Make Room! Make Room! by Harry Harrison (1966)
Harrison’s bleak dystopia of life in New York City in 1999 turns out to be alarmingly on the money; human reproduction (still the unapproachable elephant in the room) has gone unchecked to the point that the world’s great cities are at bursting point, employment is running amuck, water shortages leave everybody thirsting and drive militant rural dwellers to sabotage supply pipes, the seemingly endless heat wave has helped create a dustbowl occupying the entire US mid-west, food production is collapsing, the oceans are dead and the vast majority live on subsistence level hand-outs of synthetic foodstuffs. The film version Soylent Green added a cannibal twist to the climax but, although it’s a logical conclusion, the book simply doesn’t need such a device to add to its chilling power.

 

Pork by Cris Freddi (1981)
A unique collection of animal stories ideally suited for those weary of Disney’s tiresomely cute creatures, the characters in Pork are resolutely raw and on the whole lead lives so short, nasty and brutish that Thomas Hobbes would likely deem this required bedtime reading for little ones.
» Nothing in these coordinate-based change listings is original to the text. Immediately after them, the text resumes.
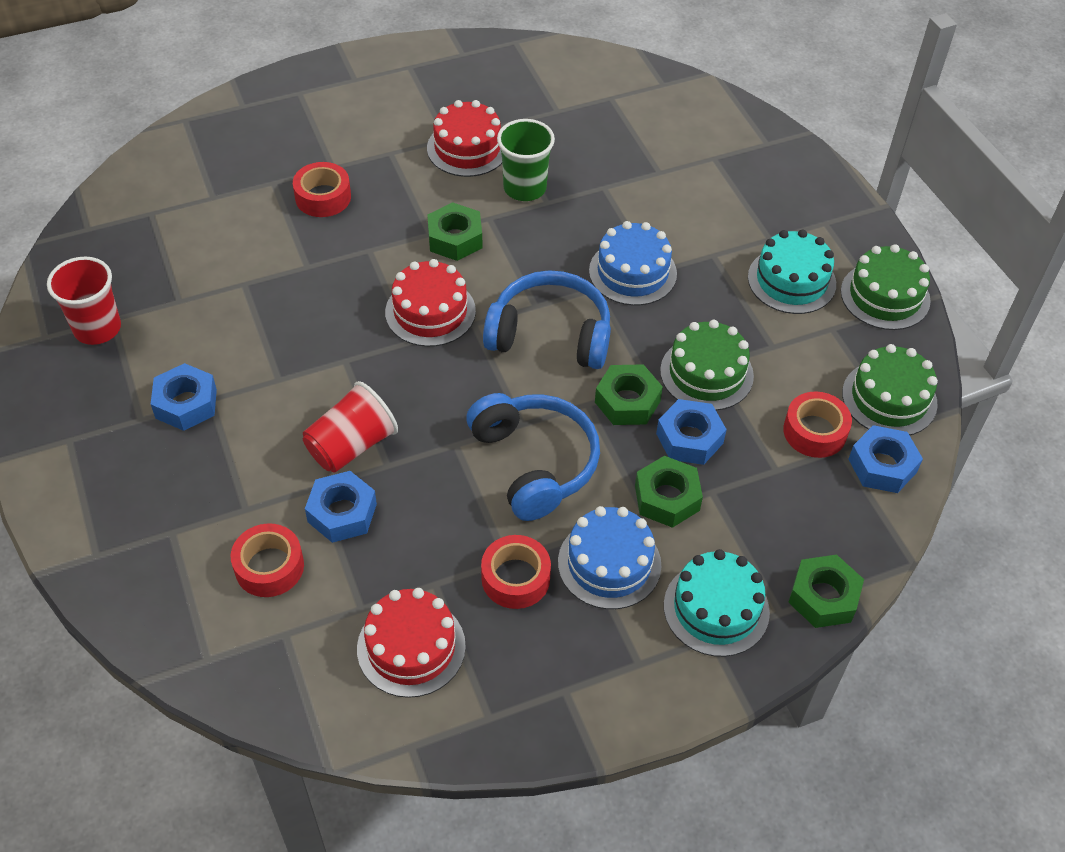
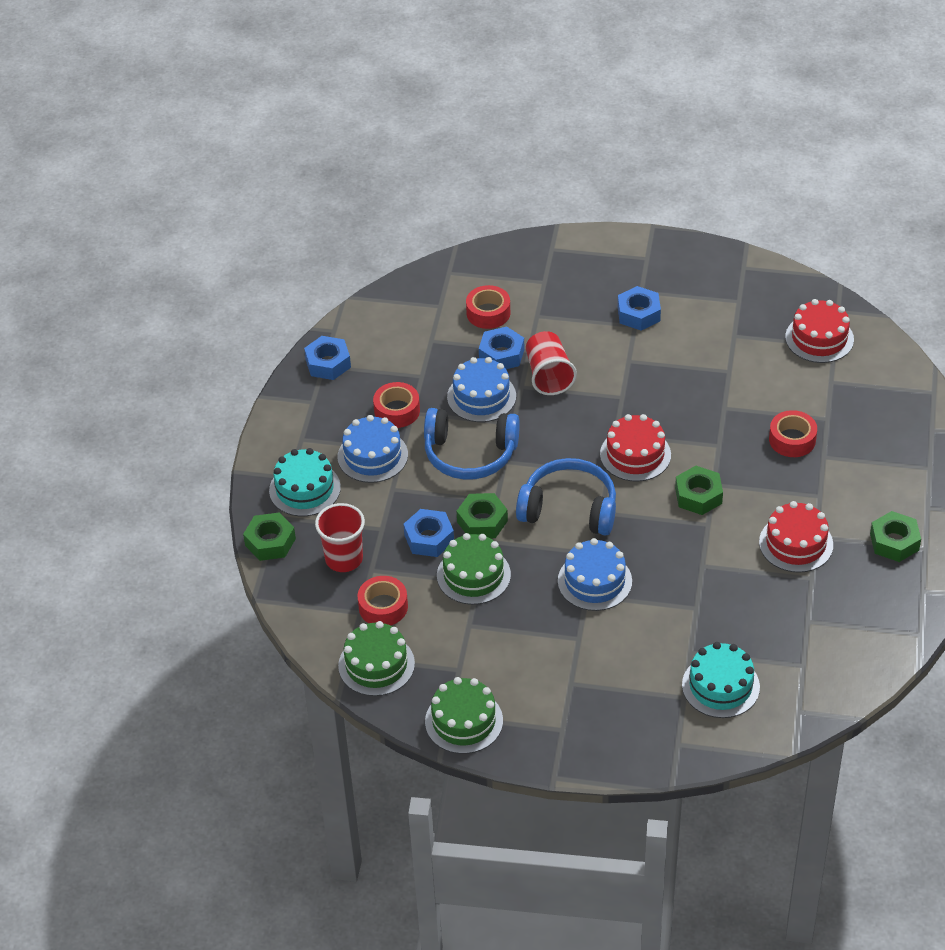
camera: 125 degrees right, 5 degrees down
red cup [47,256,121,345] -> red cup moved to [315,503,365,572]
red cake [357,588,466,698] -> red cake moved to [785,299,854,363]
blue headphones [483,270,611,369] -> blue headphones turned 120 degrees counterclockwise [516,458,616,536]
green cup [497,119,555,201] -> none
green nut [635,456,703,528] -> green nut moved to [870,511,921,562]
turquoise cake [748,229,836,314] -> turquoise cake moved to [682,642,760,718]
blue nut [848,425,923,493] -> blue nut moved to [304,336,351,380]
none -> blue cake [447,357,516,422]

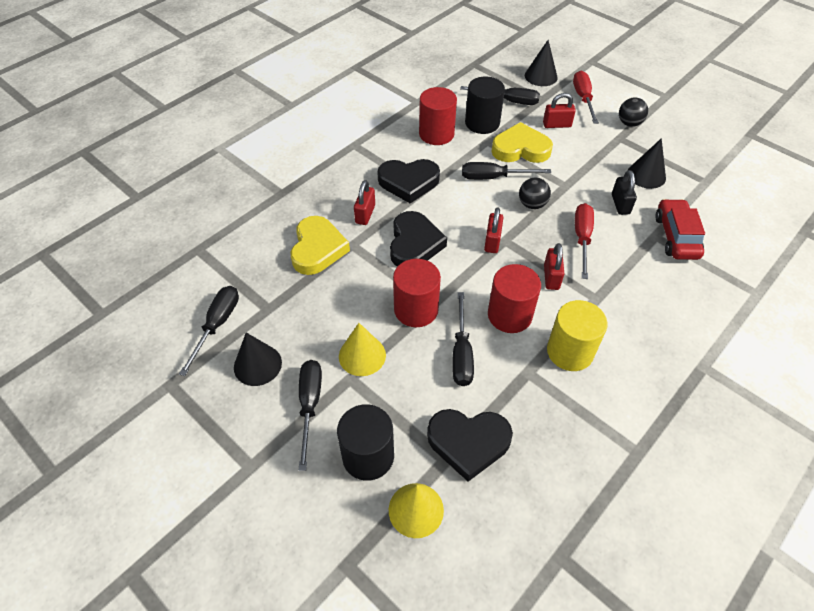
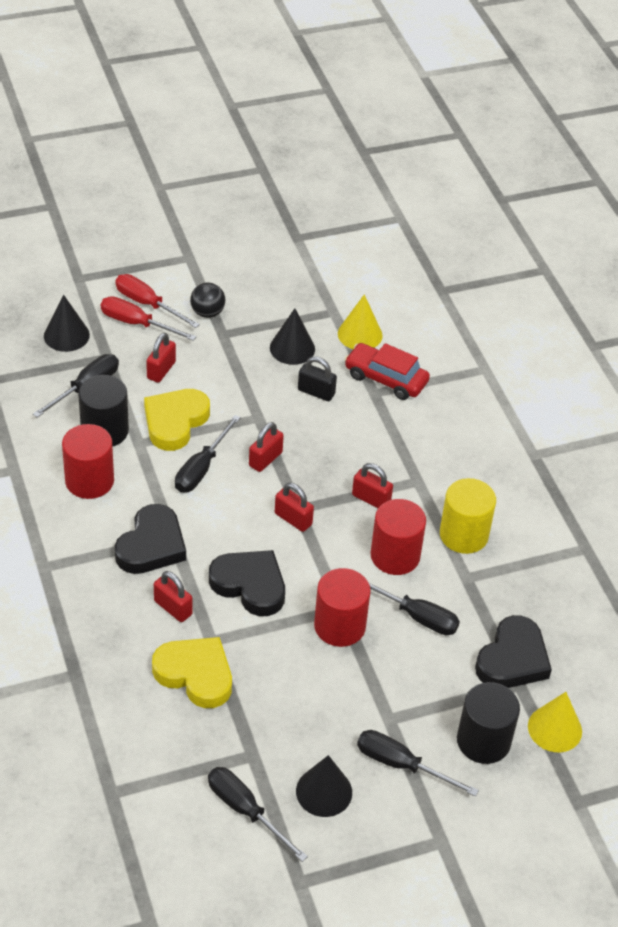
camera: 65 degrees left, 5 degrees down
yellow cone [339,323,386,376] -> yellow cone moved to [338,294,383,349]
black ball [519,178,551,209] -> red padlock [249,422,284,472]
red screwdriver [575,203,594,279] -> red screwdriver moved to [115,274,200,328]

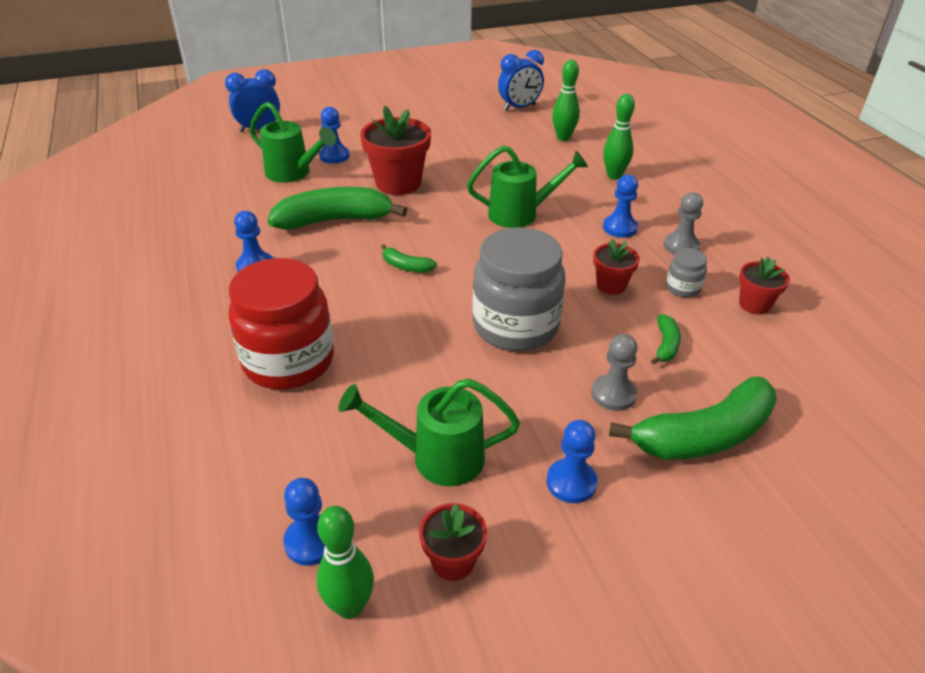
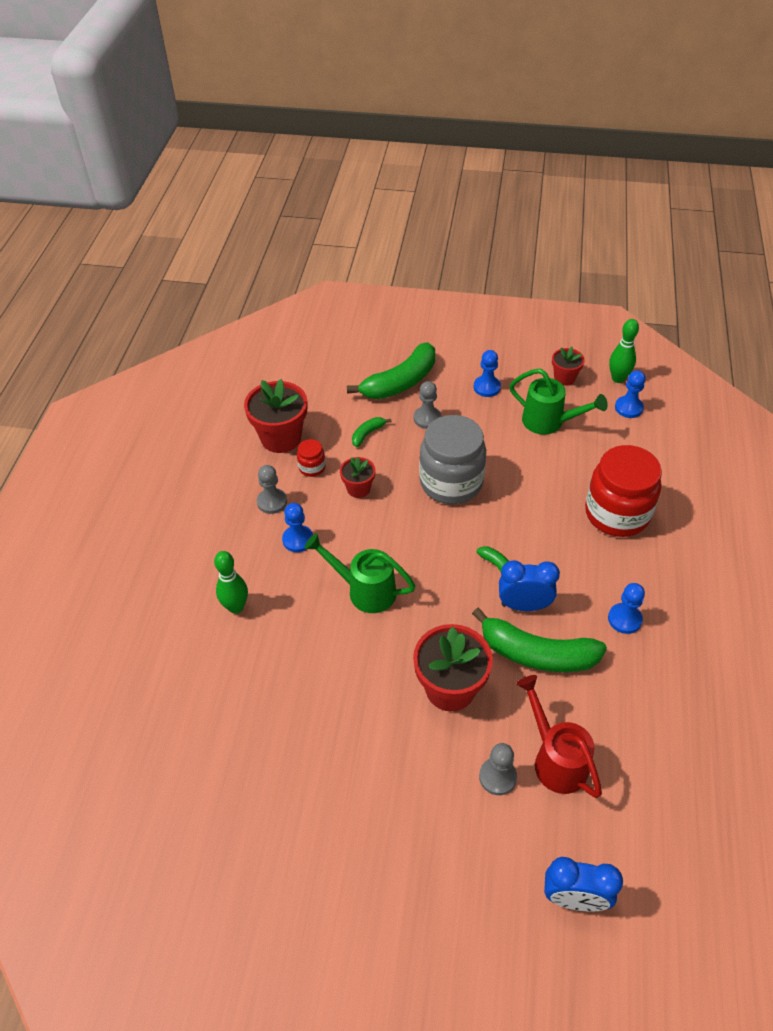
camera: 150 degrees left, 10 degrees up
green watering can [249,102,336,183] -> red watering can [516,675,602,798]
blue pawn [319,107,350,164] -> grey pawn [479,743,517,795]
blue clock [498,50,544,111] -> blue clock moved to [499,560,560,611]
green bowling pin [552,60,580,141] -> none
green banana [609,377,777,460] -> green banana turned 135 degrees clockwise [347,342,435,399]
grey jar [666,248,707,297] -> red jar [297,439,326,477]
red flower pot [739,257,790,314] -> red flower pot [244,379,307,453], size x1.82

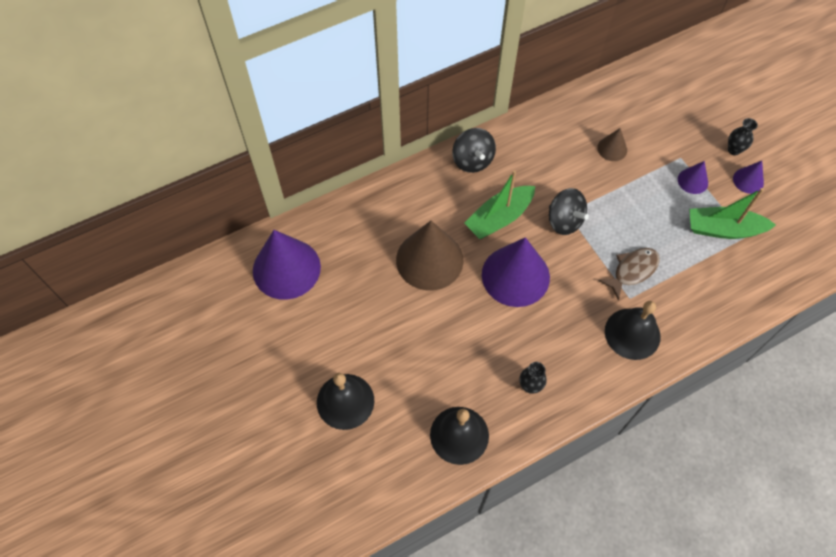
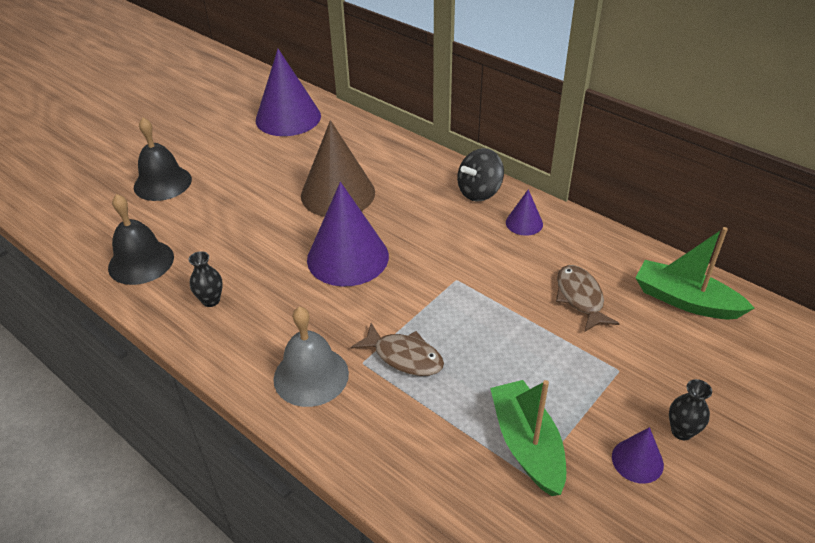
camera: 70 degrees right, 20 degrees down
green boat [464,170,535,239] -> green boat moved to [635,227,755,319]
black spinning top [549,188,589,235] -> none
brown cone [597,128,627,161] -> brown fish [556,265,620,332]
black bell [605,301,661,360] -> grey bell [273,307,349,407]
purple cone [678,161,708,194] -> purple cone moved to [506,189,543,236]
Freddi makes such a good job of inhabiting this harsh but realistic world of predators and prey that the British countryside comes alive as a vigorous environment as alien as any found in science fiction.

 

 

The Monkey Wrench Gang by Edward Abbey (1975)
An intentionally broad and comic take on environmental protest, Abbey’s knockabout tale follows the activities of a team comprising a river guide, an eccentric Vietnam veteran, a surgeon and his female assistant, misfits united by a common outrage at the depredations of industrial America and its accompanying culture of consumerism. Dedicated to the destruction of a system they regard as hellbent on destroying the environment, they set about sabotaging bulldozers, trains, advertising billboards, a dam project, strip-mines, highways and bridges.

 

The Jungle Book by Rudyard Kipling (1894)
Okay, so this timeless classic doesn’t carry any overt environmental message and it does use anthropomorphised animal characters to make moral points, but I think it deserves a place here for its sheer brilliance at captivating the reader and for inspiring awe and affection for the denizens of the Indian jungle. Just about everybody knows the story of Mowgli, the orphan raised in the wilderness by a wolf pack, but every bit as memorable are the tales of brave mongoose Rikki-Tikki-Tavi and his deadly duel with cobras Naag and Nagaina, Kaa the python and, of course, the unforgettable Shere Khan.

 

The Saga of the Swamp Thing by Alan Moore & various (1984-87)
If there’s anybody still our there who believes comic books are strictly the stuff of childhood and far beneath the merit of ‘respectable’ literature, the work of British comics writer Alan Moore is a perfect riposte. When DC hired him to reinvigorate The Saga of the Swamp Thing, he turned the title on its head and changed it from a piece of fun but often corny Gothic horror into a thoughtful meditation on the world’s interconnected and interdependent environments. Instead of a man transformed into a plant, Moore reimagined his hero as a primal plant elemental which briefly thought it was a man, and used its adventures to intelligently address contemporary ecological concerns as it became a champion of The Green.

 

The Road by Cormac McCarthy (2006)
As powerful a call to respect and protect the environment as I’ve ever read, McCarthy’s bleak novel makes a passionate case for nature by depicting a world in which it’s all but gone. Following some unspecified calamity in the near future, a father and his son make their way through a ruined America cringing under a perpetual winter, surviving on scavenged canned goods and hiding from roving gangs of desperate cannibals in a landscape devoid of animal life and in which even the vegetation is in retreat and dying. You really don’t know what you’ve got until it’s gone.